Required work: Write out each of the rows below word for word, leaving nothing out.

Extracted material:
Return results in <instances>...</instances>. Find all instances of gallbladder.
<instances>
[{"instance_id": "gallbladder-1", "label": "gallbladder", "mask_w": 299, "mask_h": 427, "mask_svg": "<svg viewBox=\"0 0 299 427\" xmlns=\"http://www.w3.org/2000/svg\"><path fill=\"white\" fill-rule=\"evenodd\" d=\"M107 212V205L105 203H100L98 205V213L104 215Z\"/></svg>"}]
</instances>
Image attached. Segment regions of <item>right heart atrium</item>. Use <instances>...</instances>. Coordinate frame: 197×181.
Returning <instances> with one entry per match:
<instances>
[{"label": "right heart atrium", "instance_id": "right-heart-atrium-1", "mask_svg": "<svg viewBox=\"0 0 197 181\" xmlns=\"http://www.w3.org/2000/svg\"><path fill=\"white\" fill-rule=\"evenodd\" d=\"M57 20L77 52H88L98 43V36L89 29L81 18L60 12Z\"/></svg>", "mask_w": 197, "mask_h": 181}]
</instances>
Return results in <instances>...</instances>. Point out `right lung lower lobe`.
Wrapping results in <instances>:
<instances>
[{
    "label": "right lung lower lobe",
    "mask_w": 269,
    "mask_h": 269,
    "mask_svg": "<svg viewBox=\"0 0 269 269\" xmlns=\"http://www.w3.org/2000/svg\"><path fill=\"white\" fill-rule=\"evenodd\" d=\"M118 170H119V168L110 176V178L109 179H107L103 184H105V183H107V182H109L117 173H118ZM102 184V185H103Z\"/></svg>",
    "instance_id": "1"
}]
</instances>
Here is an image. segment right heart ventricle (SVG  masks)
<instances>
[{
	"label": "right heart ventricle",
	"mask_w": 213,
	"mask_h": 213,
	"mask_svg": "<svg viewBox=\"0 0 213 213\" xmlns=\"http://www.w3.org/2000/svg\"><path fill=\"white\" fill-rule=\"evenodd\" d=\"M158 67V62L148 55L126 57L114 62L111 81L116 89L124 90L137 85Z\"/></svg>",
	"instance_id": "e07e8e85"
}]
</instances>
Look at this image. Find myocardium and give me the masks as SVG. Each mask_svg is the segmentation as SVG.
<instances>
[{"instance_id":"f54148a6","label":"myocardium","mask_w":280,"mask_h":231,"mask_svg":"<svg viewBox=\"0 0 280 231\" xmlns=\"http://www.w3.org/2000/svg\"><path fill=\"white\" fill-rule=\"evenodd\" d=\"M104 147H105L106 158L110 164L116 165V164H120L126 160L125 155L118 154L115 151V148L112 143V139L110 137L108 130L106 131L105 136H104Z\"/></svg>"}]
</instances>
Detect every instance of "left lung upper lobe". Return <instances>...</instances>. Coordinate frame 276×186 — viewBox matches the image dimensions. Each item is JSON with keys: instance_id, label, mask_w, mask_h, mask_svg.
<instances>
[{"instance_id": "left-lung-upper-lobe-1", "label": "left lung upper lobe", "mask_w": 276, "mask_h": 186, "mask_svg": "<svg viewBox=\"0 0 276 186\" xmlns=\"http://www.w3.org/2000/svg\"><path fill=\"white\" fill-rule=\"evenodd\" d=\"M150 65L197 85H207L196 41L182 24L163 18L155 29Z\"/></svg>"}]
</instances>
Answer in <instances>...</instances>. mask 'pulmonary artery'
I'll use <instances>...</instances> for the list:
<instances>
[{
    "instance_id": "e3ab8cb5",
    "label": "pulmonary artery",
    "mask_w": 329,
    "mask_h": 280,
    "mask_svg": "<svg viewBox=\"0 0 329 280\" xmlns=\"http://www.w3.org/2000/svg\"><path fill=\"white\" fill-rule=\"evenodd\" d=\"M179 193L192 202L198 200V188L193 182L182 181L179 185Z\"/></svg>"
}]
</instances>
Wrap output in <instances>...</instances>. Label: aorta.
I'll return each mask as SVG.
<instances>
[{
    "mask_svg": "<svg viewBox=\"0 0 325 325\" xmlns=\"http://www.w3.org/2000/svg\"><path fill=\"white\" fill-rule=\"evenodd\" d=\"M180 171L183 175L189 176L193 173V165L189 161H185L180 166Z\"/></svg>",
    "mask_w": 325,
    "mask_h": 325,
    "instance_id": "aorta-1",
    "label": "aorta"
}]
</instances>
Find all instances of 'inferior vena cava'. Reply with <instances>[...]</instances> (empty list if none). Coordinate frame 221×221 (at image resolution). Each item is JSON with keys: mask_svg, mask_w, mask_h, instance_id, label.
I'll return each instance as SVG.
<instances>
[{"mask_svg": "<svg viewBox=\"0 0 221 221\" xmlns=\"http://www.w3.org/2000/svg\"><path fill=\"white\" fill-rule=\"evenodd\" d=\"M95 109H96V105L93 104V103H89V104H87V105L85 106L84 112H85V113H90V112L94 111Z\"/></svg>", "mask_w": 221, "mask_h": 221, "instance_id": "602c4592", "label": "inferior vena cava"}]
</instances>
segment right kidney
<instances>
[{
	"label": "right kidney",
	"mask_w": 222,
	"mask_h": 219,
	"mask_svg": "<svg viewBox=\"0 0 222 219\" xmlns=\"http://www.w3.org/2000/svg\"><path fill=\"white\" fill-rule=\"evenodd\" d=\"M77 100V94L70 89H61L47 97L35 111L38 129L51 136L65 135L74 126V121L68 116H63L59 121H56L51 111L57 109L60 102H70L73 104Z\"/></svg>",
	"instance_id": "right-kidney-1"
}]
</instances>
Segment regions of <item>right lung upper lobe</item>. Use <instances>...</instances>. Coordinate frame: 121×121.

Full response:
Return results in <instances>...</instances>. Find all instances of gallbladder.
<instances>
[{"instance_id": "gallbladder-1", "label": "gallbladder", "mask_w": 299, "mask_h": 427, "mask_svg": "<svg viewBox=\"0 0 299 427\" xmlns=\"http://www.w3.org/2000/svg\"><path fill=\"white\" fill-rule=\"evenodd\" d=\"M107 212V205L105 203H100L98 205V213L104 215Z\"/></svg>"}]
</instances>
Image attached. Segment regions of <item>right heart atrium</item>. Use <instances>...</instances>. Coordinate frame: 197×181.
Returning <instances> with one entry per match:
<instances>
[{"label": "right heart atrium", "instance_id": "right-heart-atrium-1", "mask_svg": "<svg viewBox=\"0 0 197 181\" xmlns=\"http://www.w3.org/2000/svg\"><path fill=\"white\" fill-rule=\"evenodd\" d=\"M57 20L77 52H88L98 43V36L89 29L81 18L60 12Z\"/></svg>", "mask_w": 197, "mask_h": 181}]
</instances>
Return results in <instances>...</instances>. Point out `right lung lower lobe`.
Wrapping results in <instances>:
<instances>
[{
    "label": "right lung lower lobe",
    "mask_w": 269,
    "mask_h": 269,
    "mask_svg": "<svg viewBox=\"0 0 269 269\" xmlns=\"http://www.w3.org/2000/svg\"><path fill=\"white\" fill-rule=\"evenodd\" d=\"M118 170H119V168L110 176V178L109 179H107L103 184H105V183H107V182H109L117 173H118ZM102 184V185H103Z\"/></svg>",
    "instance_id": "1"
}]
</instances>
Here is an image. segment right heart ventricle (SVG  masks)
<instances>
[{
	"label": "right heart ventricle",
	"mask_w": 213,
	"mask_h": 213,
	"mask_svg": "<svg viewBox=\"0 0 213 213\" xmlns=\"http://www.w3.org/2000/svg\"><path fill=\"white\" fill-rule=\"evenodd\" d=\"M158 67V62L148 55L126 57L114 62L111 81L116 89L124 90L137 85Z\"/></svg>",
	"instance_id": "e07e8e85"
}]
</instances>
Look at this image. Find myocardium and give me the masks as SVG. Each mask_svg is the segmentation as SVG.
<instances>
[{"instance_id":"f54148a6","label":"myocardium","mask_w":280,"mask_h":231,"mask_svg":"<svg viewBox=\"0 0 280 231\" xmlns=\"http://www.w3.org/2000/svg\"><path fill=\"white\" fill-rule=\"evenodd\" d=\"M104 147H105L106 158L110 164L116 165V164H120L126 160L125 155L118 154L115 151V148L112 143V139L110 137L108 130L106 131L105 136H104Z\"/></svg>"}]
</instances>
Detect every instance of "left lung upper lobe". Return <instances>...</instances>. Coordinate frame 276×186 — viewBox matches the image dimensions. Each item is JSON with keys: instance_id, label, mask_w, mask_h, mask_svg.
<instances>
[{"instance_id": "left-lung-upper-lobe-1", "label": "left lung upper lobe", "mask_w": 276, "mask_h": 186, "mask_svg": "<svg viewBox=\"0 0 276 186\" xmlns=\"http://www.w3.org/2000/svg\"><path fill=\"white\" fill-rule=\"evenodd\" d=\"M150 65L197 85H207L196 41L182 24L163 18L155 29Z\"/></svg>"}]
</instances>
Answer in <instances>...</instances>. mask 'pulmonary artery'
I'll use <instances>...</instances> for the list:
<instances>
[{
    "instance_id": "e3ab8cb5",
    "label": "pulmonary artery",
    "mask_w": 329,
    "mask_h": 280,
    "mask_svg": "<svg viewBox=\"0 0 329 280\" xmlns=\"http://www.w3.org/2000/svg\"><path fill=\"white\" fill-rule=\"evenodd\" d=\"M179 193L192 202L198 200V188L193 182L182 181L179 185Z\"/></svg>"
}]
</instances>
Wrap output in <instances>...</instances>. Label: aorta.
I'll return each mask as SVG.
<instances>
[{
    "mask_svg": "<svg viewBox=\"0 0 325 325\" xmlns=\"http://www.w3.org/2000/svg\"><path fill=\"white\" fill-rule=\"evenodd\" d=\"M180 171L183 175L189 176L193 173V165L189 161H185L180 166Z\"/></svg>",
    "mask_w": 325,
    "mask_h": 325,
    "instance_id": "aorta-1",
    "label": "aorta"
}]
</instances>
Find all instances of 'inferior vena cava'. Reply with <instances>[...]</instances> (empty list if none). Coordinate frame 221×221 (at image resolution). Each item is JSON with keys: mask_svg, mask_w, mask_h, instance_id, label.
I'll return each instance as SVG.
<instances>
[{"mask_svg": "<svg viewBox=\"0 0 221 221\" xmlns=\"http://www.w3.org/2000/svg\"><path fill=\"white\" fill-rule=\"evenodd\" d=\"M95 109H96V105L93 104V103H89V104H87V105L85 106L84 112H85V113H90V112L94 111Z\"/></svg>", "mask_w": 221, "mask_h": 221, "instance_id": "602c4592", "label": "inferior vena cava"}]
</instances>
segment right kidney
<instances>
[{
	"label": "right kidney",
	"mask_w": 222,
	"mask_h": 219,
	"mask_svg": "<svg viewBox=\"0 0 222 219\" xmlns=\"http://www.w3.org/2000/svg\"><path fill=\"white\" fill-rule=\"evenodd\" d=\"M77 100V94L70 89H61L47 97L35 111L38 129L51 136L65 135L74 126V121L68 116H63L59 121H56L51 111L57 109L60 102H70L73 104Z\"/></svg>",
	"instance_id": "right-kidney-1"
}]
</instances>
Segment regions of <item>right lung upper lobe</item>. Use <instances>...</instances>. Coordinate frame: 121×121.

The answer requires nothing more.